One of the most interesting experiments in compiler design is the PyPy project. Python, unlike C, is interpreted. A Python interpreter, written in C, interprets a Python program and executes the code. However, the Python community wanted to experiment with different interpreter designs. Nevertheless, rewriting the Python interpreter in C just for the sake of experimentation would be too much work.

They came up with another approach. The goal of PyPy is to write a Python interpreter [and compiler] in Python (I'll call this the Python-Python interpreter). The idea is that you'd run a Python interpreter that would run the Python-Python interpreter, which in turn, would be able run Python programs. But very very slowly. However, once you got the Python-Python interpreter to work you could modify the source code to the Python-Python interpreter (which is written in Python not C), and try out different ways of interpreting Python programs. The basic premise is that the source code to the Python-Python interpreter would be orders of magnitude easier to change than the source code of the Python interpreter written in C. (Guido van Rossum, for instance, does not include any features in Python that can't be parsed with LL parsers).

If it's hard to change things in C, its even harder in C++.
Bjarne Strousoup originally wrote the C++ compiler as a pre-processor. Originally you would compile your C++ program (with the preprocessor CFront) into C, and then compile C into machine code. A two step process. This was necessary in order to piggy-back the immense infrastructure that had already been carved out by the C ecosystem. C++ inherited a grammar that had to work with CFront and C. Combine this with the development of templates, which also exploits another level of preprocessing, and you get an idiosyncratic grammar that makes C++ one of the hardest languages to write compilers for.

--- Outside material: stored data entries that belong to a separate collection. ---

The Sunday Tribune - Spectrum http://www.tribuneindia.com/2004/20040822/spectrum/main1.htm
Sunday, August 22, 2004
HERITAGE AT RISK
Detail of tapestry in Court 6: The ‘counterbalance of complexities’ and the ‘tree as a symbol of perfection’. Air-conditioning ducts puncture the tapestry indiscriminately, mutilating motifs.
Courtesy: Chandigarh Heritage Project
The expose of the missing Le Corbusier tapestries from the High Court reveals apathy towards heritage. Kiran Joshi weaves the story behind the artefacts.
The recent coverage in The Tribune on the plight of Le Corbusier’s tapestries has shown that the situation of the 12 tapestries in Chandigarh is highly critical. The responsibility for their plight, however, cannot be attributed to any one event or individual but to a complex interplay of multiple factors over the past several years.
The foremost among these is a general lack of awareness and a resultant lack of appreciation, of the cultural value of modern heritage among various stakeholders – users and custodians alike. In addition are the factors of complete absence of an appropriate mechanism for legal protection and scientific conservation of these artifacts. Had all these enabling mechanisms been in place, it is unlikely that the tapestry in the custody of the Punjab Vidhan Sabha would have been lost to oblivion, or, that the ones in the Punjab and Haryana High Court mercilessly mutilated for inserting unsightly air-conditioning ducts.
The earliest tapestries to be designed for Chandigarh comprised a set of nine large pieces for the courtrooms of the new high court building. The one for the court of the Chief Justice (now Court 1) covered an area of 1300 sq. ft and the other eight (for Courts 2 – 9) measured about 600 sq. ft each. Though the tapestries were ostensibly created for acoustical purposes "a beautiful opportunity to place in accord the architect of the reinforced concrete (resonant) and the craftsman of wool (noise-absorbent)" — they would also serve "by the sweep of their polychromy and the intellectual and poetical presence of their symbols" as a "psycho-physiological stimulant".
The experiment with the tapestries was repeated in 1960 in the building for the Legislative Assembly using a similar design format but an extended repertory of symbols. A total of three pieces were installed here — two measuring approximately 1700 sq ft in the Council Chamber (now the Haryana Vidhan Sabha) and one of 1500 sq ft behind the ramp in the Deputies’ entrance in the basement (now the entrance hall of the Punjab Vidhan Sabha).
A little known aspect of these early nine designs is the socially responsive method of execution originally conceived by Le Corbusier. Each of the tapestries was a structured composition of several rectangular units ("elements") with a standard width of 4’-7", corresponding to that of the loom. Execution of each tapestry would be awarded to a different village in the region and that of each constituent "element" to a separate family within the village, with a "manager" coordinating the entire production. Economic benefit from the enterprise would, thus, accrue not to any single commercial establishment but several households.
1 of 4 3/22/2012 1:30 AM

One of Walter Bright's goals in designing D is to strip away the convoluted layers that had accreted in the grammar of C++, whilst keeping the features that make C++ powerful (pointers, templates etc). Hopefully this would open the way for better experimentation with compiling D programs. And now, even though D is much younger than C++, with only a handful of D compilers, D compilers already appear to be approaching something reasonably robust. The signs for an optimized future of D looks bright indeed.